Input:
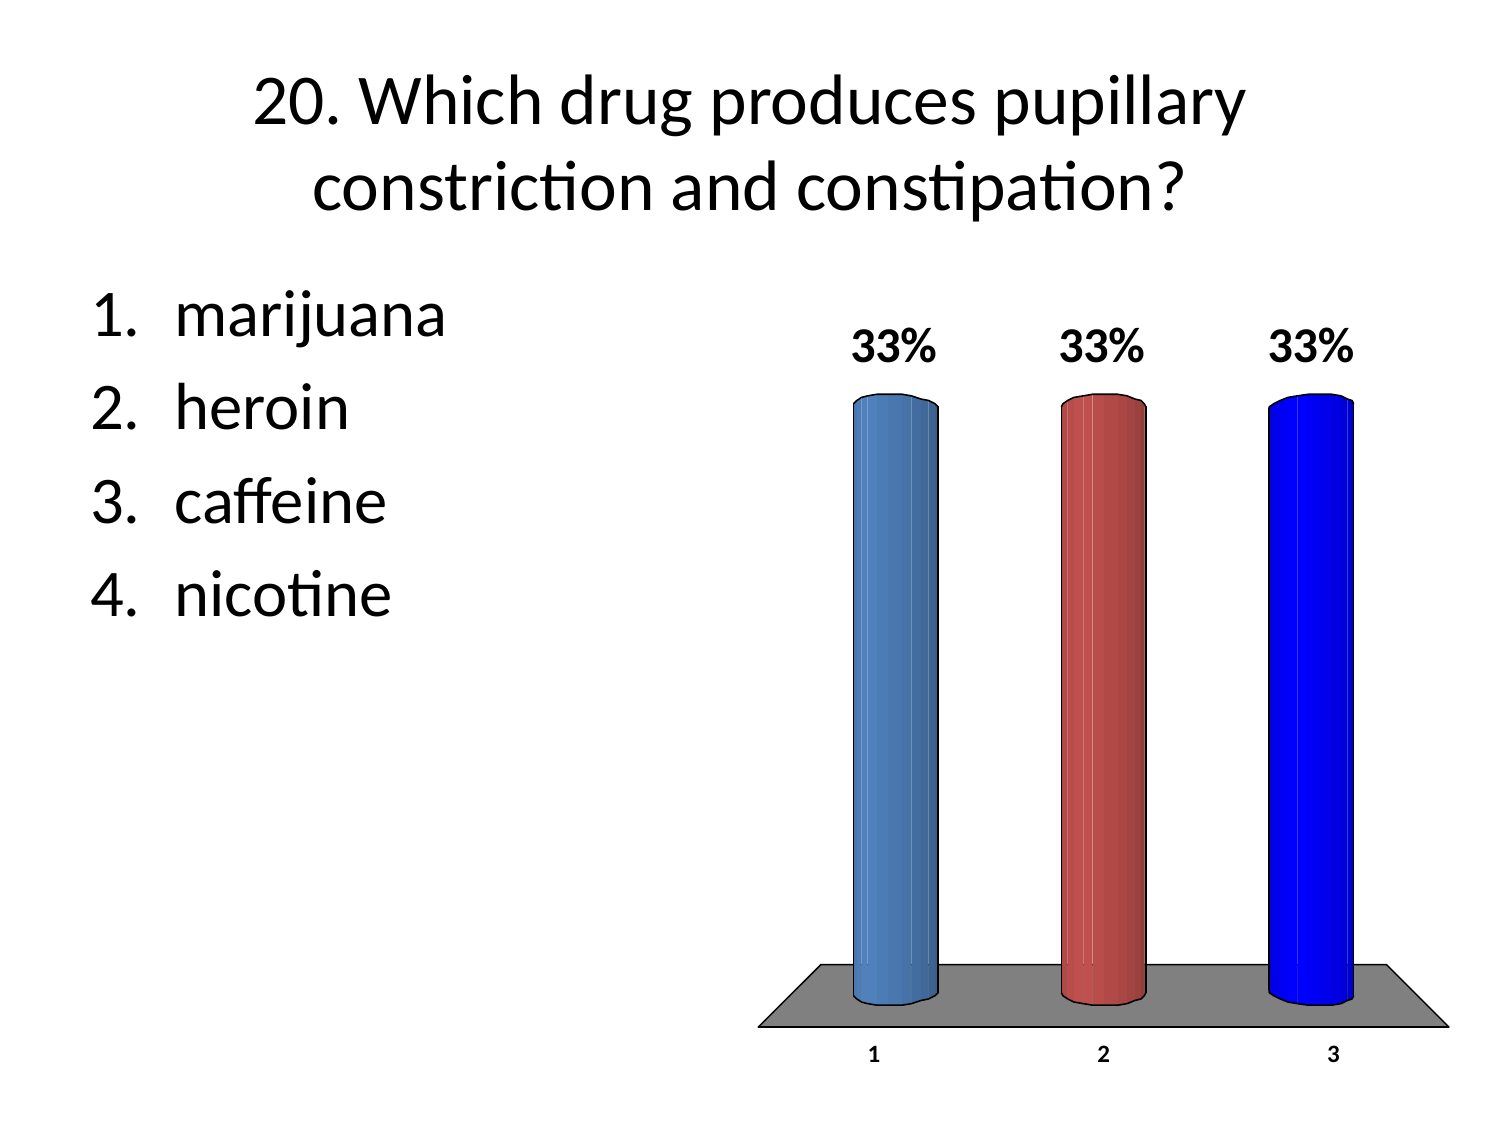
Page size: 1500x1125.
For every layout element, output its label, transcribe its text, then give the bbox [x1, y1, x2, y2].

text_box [739, 270, 1490, 1115]
list marijuana heroin caffeine nicotine [75, 262, 750, 1005]
title 20. Which drug produces pupillary constriction and constipation? [75, 45, 1425, 233]
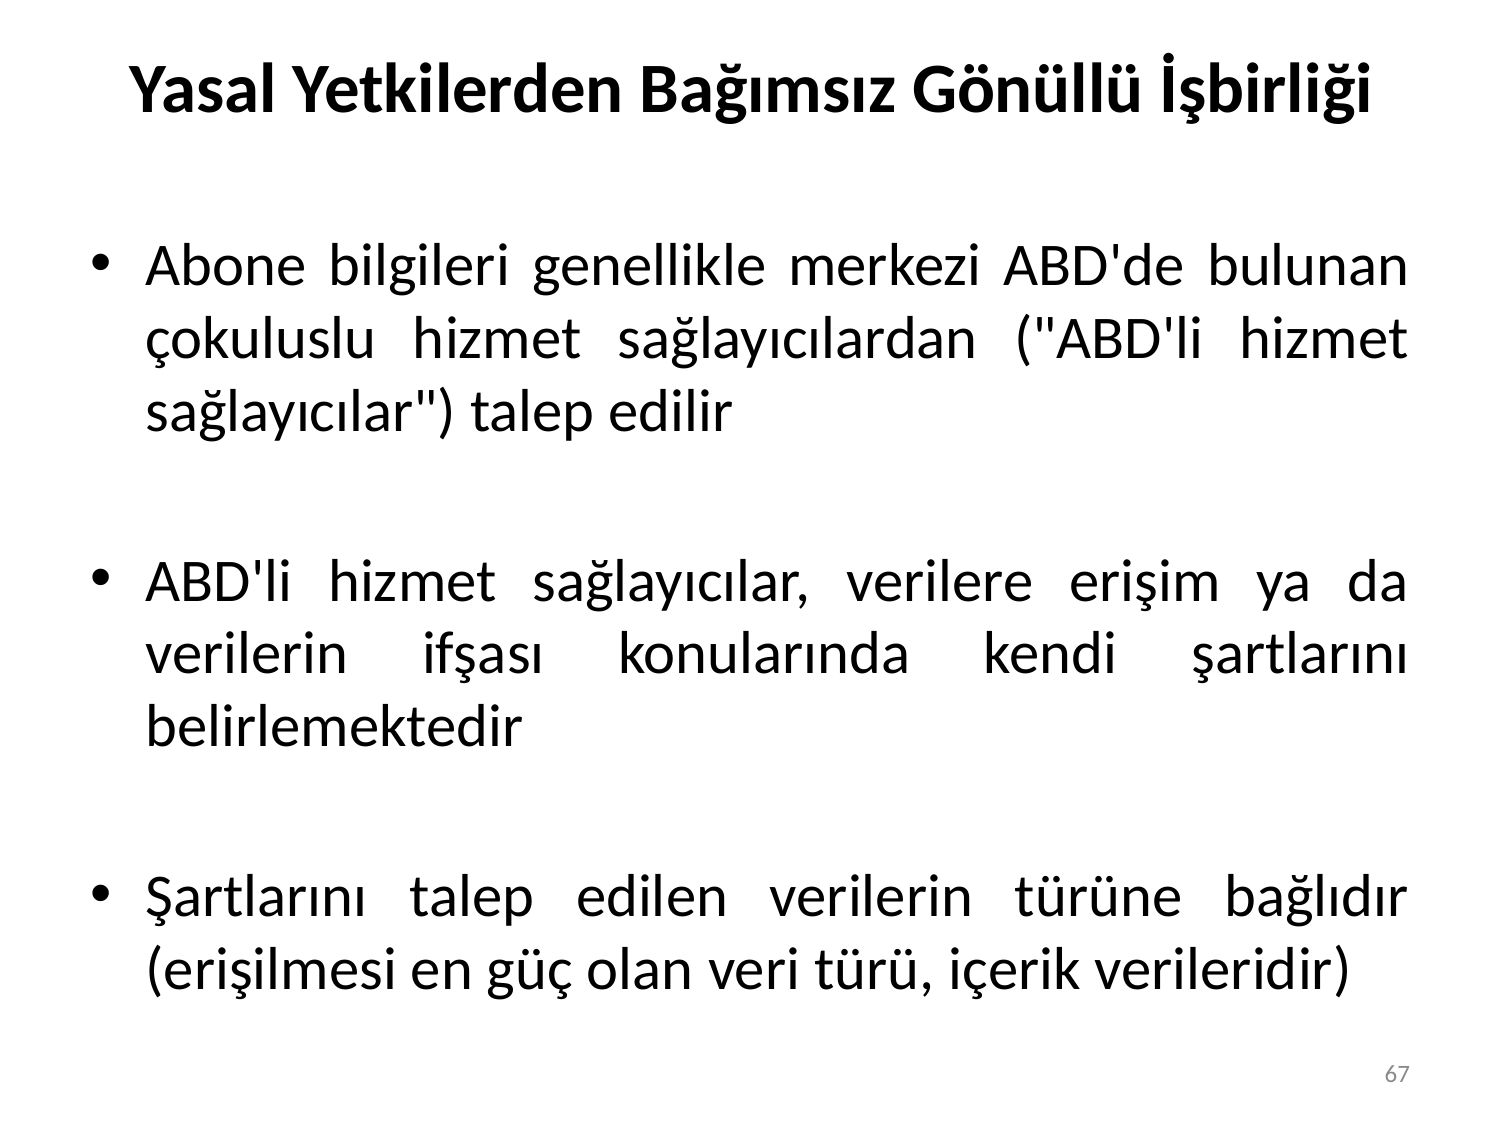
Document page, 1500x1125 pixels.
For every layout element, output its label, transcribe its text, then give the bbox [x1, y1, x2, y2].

Your objective: An exact transcription of the listing is required, and it must contain no pictures.

Reply:
Page size: 1500x1125.
For every layout element, output its label, transcribe its text, then give the bbox [x1, y1, x2, y2].

text_box [739, 270, 1490, 1115]
list marijuana heroin caffeine nicotine [75, 262, 750, 1005]
title 20. Which drug produces pupillary constriction and constipation? [75, 45, 1425, 233]
Document page, 1500x1125 pixels.
For every layout element, output its label, transcribe its text, then give the bbox [x1, y1, x2, y2].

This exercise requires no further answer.